[Raw data]
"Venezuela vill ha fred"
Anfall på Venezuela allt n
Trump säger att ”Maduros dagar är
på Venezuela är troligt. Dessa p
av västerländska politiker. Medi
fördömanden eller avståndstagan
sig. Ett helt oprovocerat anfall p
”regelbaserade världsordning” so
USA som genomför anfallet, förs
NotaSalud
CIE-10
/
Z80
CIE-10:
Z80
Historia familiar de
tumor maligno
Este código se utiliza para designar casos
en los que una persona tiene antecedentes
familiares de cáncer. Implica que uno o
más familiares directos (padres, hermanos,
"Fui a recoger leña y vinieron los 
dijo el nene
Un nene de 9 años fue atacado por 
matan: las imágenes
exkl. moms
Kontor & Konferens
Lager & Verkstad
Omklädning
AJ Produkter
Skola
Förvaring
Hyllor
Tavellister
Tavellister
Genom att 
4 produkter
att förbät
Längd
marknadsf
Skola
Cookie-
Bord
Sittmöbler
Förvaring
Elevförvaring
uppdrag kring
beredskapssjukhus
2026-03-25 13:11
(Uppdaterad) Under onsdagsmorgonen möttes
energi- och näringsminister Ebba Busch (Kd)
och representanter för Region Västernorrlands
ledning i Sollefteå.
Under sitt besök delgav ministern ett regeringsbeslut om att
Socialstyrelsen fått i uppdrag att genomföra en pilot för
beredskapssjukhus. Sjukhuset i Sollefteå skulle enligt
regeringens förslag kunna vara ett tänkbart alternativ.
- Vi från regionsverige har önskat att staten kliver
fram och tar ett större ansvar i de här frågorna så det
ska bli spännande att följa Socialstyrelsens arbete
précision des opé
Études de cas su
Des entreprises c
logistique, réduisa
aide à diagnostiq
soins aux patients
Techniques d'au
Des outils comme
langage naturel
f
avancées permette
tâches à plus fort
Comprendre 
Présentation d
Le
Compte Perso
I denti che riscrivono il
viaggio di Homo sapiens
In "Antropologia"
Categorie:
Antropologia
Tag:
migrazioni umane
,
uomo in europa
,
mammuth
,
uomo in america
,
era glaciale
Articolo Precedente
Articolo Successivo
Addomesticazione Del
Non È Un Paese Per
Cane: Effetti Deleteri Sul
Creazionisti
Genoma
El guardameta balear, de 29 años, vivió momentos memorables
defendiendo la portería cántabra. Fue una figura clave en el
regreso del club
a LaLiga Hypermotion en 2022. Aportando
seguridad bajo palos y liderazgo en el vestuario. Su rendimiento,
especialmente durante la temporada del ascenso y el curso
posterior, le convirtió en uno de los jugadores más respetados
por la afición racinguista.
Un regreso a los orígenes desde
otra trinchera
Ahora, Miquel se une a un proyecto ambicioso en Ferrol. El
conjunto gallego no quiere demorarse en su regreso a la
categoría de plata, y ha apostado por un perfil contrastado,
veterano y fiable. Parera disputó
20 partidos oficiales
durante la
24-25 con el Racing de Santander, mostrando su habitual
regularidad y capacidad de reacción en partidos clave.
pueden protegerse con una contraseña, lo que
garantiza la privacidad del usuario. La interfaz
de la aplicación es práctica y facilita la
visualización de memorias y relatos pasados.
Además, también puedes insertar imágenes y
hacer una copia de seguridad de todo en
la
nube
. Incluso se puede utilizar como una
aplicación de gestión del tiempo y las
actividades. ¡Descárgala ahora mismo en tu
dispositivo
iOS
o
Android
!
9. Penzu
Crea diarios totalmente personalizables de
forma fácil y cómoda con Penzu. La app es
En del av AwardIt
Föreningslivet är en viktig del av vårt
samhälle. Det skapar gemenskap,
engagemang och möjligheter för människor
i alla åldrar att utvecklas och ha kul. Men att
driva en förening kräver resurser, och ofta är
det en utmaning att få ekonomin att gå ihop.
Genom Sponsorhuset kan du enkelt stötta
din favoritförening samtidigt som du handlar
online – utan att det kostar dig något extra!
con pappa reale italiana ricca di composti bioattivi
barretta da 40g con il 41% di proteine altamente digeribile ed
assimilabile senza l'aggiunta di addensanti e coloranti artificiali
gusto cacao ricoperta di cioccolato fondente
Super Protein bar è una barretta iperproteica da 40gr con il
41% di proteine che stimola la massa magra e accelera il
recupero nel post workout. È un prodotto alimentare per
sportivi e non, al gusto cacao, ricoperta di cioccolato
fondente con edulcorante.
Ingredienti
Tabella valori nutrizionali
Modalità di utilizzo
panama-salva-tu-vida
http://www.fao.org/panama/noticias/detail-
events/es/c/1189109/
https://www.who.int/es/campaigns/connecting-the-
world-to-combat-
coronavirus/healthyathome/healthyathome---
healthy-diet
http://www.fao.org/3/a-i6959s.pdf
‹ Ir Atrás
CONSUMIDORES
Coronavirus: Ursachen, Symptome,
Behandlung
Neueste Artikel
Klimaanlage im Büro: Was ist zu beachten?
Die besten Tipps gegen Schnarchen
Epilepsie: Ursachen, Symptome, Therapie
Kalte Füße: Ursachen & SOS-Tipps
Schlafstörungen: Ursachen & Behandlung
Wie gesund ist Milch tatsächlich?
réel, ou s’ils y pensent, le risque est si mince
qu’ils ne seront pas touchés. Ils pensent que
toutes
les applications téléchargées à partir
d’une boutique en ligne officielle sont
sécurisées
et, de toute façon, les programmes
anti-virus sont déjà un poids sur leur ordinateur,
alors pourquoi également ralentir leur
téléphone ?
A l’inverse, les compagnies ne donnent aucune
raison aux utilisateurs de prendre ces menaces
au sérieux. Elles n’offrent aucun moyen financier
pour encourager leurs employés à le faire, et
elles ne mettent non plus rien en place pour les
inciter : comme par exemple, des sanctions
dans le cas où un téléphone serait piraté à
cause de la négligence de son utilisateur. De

[Problem statement]
Search the records for the word "imágenes", then list every line that has it.

[Response area]
matan: las imágenes
Además, también puedes insertar imágenes y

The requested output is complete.